Au plan européen, le renouvellement de la Commission européenne en 2014 et l'arrivée à sa tête d'un président volontaire et dynamique a contribué à faire de la question de la gouvernance économique en Europe une priorité de moyen-long terme nécessitant de mener une réflexion ambitieuse et pragmatique sur l'avenir de l'Union et, en son sein, sur les évolutions à apporter pour approfondir l'Union économique et monétaire.

Dans ce contexte, le rapport dit des « cinq présidents » , publié le 22 juin 2015, illustre le consensus qui se dégage, tant sur le besoin de réformes de l'Europe que sur les grandes orientations à donner pour avancer sur la voie d'une plus grande intégration. En identifiant trois phases pour aboutir, à terme, à horizon 2025, à une Union économique et monétaire « complète », le rapport préconise des réformes de plus ou moins grande ampleur à mettre en place.

Louable dans ses intentions, le rapport demeure toutefois relativement évasif sur les propositions de plus long terme nécessitant de véritables changements en Europe. La nécessité de parvenir à un processus de convergence plus contraignant est ainsi évoquée sans détailler les moyens d'y parvenir. La Commission européenne devrait toutefois présenter, au printemps 2017, un livre blanc décrivant les prochaines étapes que pourrait suivre l'Union économique et monétaire sur la voie de sa plus grande intégration. C'est la raison pour laquelle il nous semble important de tâcher d'apporter une contribution nationale parlementaire en amont des propositions qui pourront être formulées par les institutions européennes.
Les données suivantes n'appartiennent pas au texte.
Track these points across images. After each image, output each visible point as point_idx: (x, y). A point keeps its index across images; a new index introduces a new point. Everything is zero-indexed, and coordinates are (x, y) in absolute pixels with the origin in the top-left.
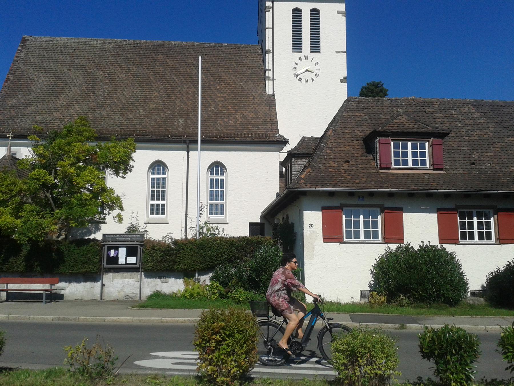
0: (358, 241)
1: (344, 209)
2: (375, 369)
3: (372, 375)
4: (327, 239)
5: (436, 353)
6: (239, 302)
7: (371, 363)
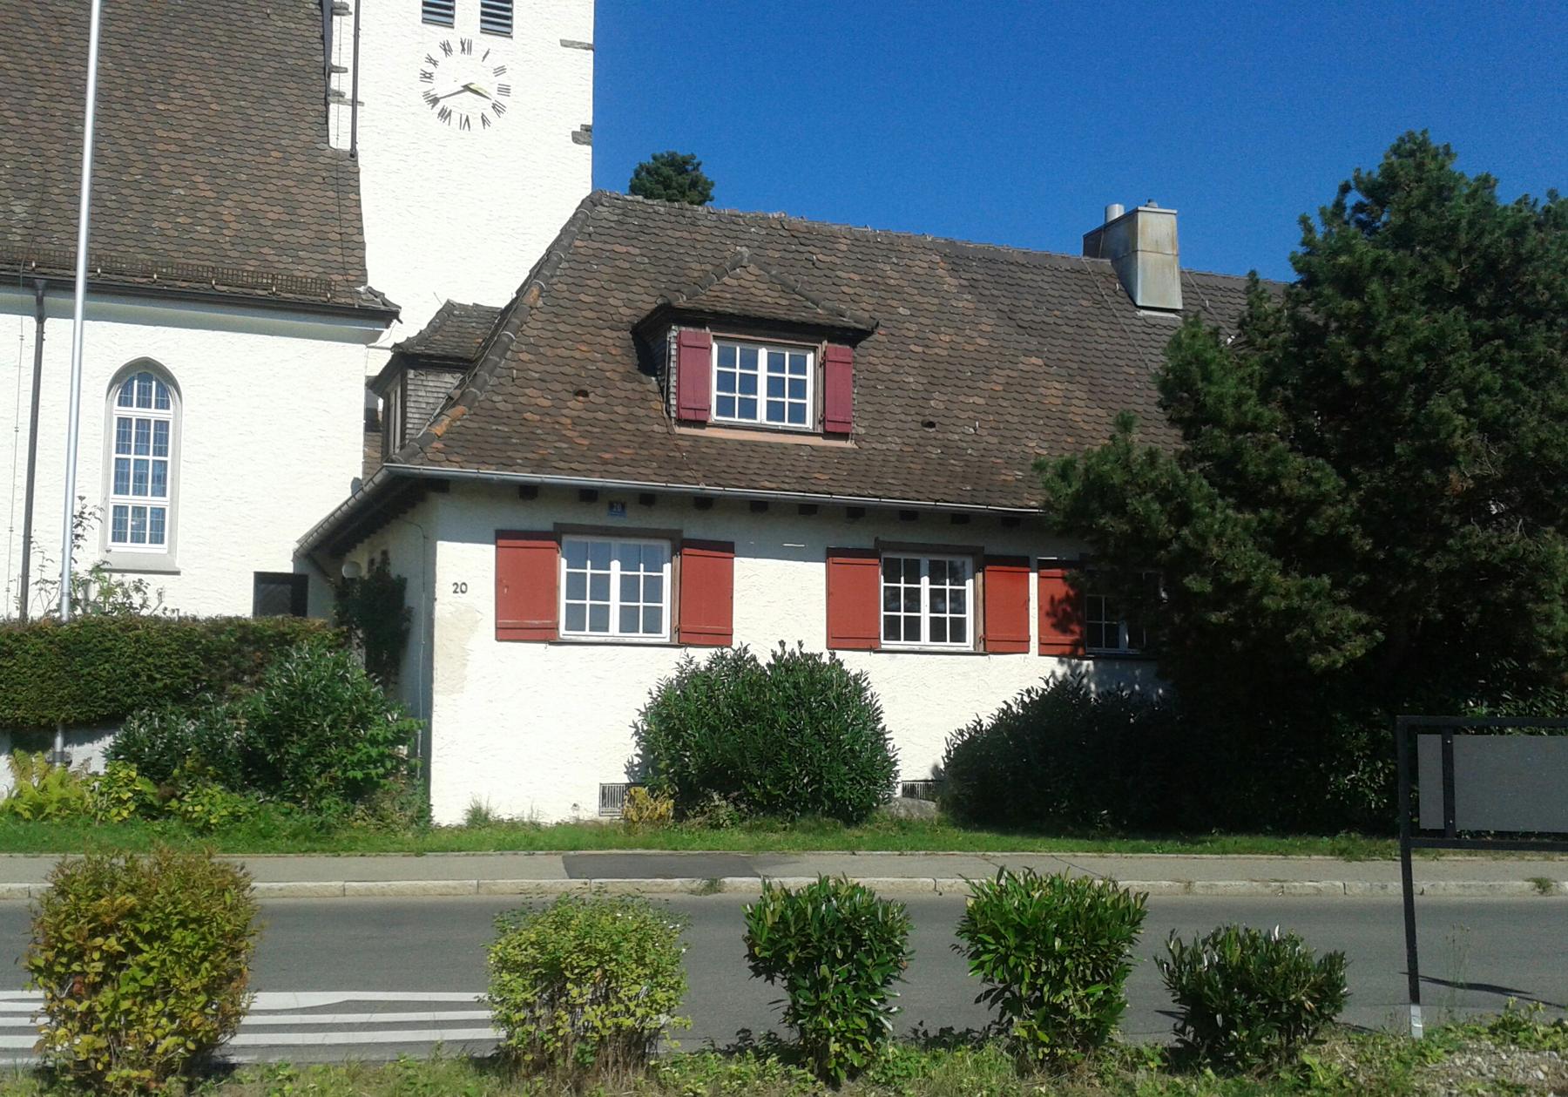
0: (602, 640)
1: (566, 539)
2: (615, 1015)
3: (606, 1033)
4: (506, 632)
5: (791, 957)
6: (205, 830)
7: (606, 997)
Quelques propositions ont déjà été esquissées pour l'avenir de l'Union économique et monétaire. Notamment évoquée dans le rapport des « cinq présidents », la thématique de la gouvernance économique européenne fait, depuis plus d'un an, l'objet de discussions plus ou moins abouties et un certain nombre de propositions ont d'ores et déjà essaimé dans l'espace public, émanant tant de personnalités politiques – y compris au plus haut niveau de l'État (cf. déclaration du Président de la République François Hollande sur un Parlement de la zone euro), que d'universitaires ou de représentants de la société civile.